Bode Miller believes he still has what it takes to win the overall World Cup title, even though he just started skiing again after a seven-month layoff.

"I think I always have a chance. I'm one of the few guys who skis all the events pretty well and I think that automatically gives me a chance," Miller said Thursday at an event for his ski company leading to the start of the World Cup season.

Miller, the overall champ in 2005 and 2008, rejoined the U.S. team a month ago after competing independently the past two years. He will skip this weekend's opening race on the Rettenbach glacier and plans to begin Nov. 15 in Levi, Finland.

"The skiing is not going to be an issue so much as the fitness," he said. "In the past my fitness has been one of my biggest strengths, and the fact that I can ski four events and not get sick and not get injured is what allowed me to win the overall the other years that I won it."

"It's going to be a bit of a test to see how quickly I can get into the form I need to be in to be competitive," he added. "But things don't start to get into a full swing until December, and I think by December I should be fit."

Miller cut last season short when he failed to win a medal at the world championships in February. It was the third straight major championship in which the New Hampshire resident failed to make the podium. He won two silver medals at the 2002 Salt Lake City Games but finished without a medal at the 2006 Turin Games, where he made more headlines for his late-night partying than his skiing.

Miller also injured his ankle early last season and failed to win a race for the first time in nearly 10 years. But he said his layoff could result in peak form for the Vancouver Olympics in February.

"It's going to be interesting this year because I pushed my training so late," he said. "I didn't start doing anything until a month ago, so that automatically puts me much later on in the season, so hopefully I can peak later and maintain that peak longer."

Miller finished seventh in a giant slalom on the Vancouver course in 2008 and didn't finish a super-G. While he acknowledged those performances weren't stellar, Miller noted that the Whistler course has been drastically altered since.

"I don't think anyone really knows what it's going to be like," he said. "But I'm one of the racers who feels pretty comfortable on any different track. I've won on the long, flatter tracks _ Lake Louise and Beaver Creek _ and some of the more technical tracks, so I think it's just going to be a matter of getting all the pieces to come together."

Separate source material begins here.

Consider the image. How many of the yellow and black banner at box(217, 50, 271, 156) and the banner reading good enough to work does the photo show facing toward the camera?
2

Over the summer, Miller considered retiring and spent time with his daughter. He told his personal coaching staff to look for work, a decision he called liberating.

"I just wanted to make sure I wasn't being pushed along by a freight train of momentum," he said.

"When you have a bunch of employees and you have sponsors and you have all these things, they push you along anyway, so it no longer becomes your own decision. You're just doing it because it's the natural progression of things," he added. "I needed to make sure that my goals were clear and that my motivation was clear and that was the way to do it."

Now, having turned 32 this month, Miller has thrown himself into an intense training program with the U.S. team. He has been working out at high altitude in Saas-Fee, Switzerland, the past couple weeks with a plan to race every event once he does return.

"He's always gung-ho for everything. The guy loves ski racing and he's a competitor and he wants to go," U.S. head coach Sasha Rearick said.

Still, Miller realized he's not ready just yet.

"The speed is fine. I've been back on snow long enough to have great speed for 30 seconds, but a World Cup race is different than just 30 seconds," he said. "The preparation has been going great and the one thing that could really set me back would be an injury."

One of the main reasons Miller left the squad was because he was not allowed to sleep in his personal motor home the night before races. Miller says he has free reign now and faced no opposition when he met with team officials last month to ask back in.

"That's what the impetus for coming back was," he said.

Meanwhile, a summer off gave Miller the time to think about life after skiing. He says he wants to open a vineyard and produce wine in New Hampshire.

"It takes a long time to grow the grapes, but that's a goal I have for the future," he said. "I grow a lot of vegetables and stuff on my farm anyway, and I think it will be interesting to do wine, just because no one has ever done it there before."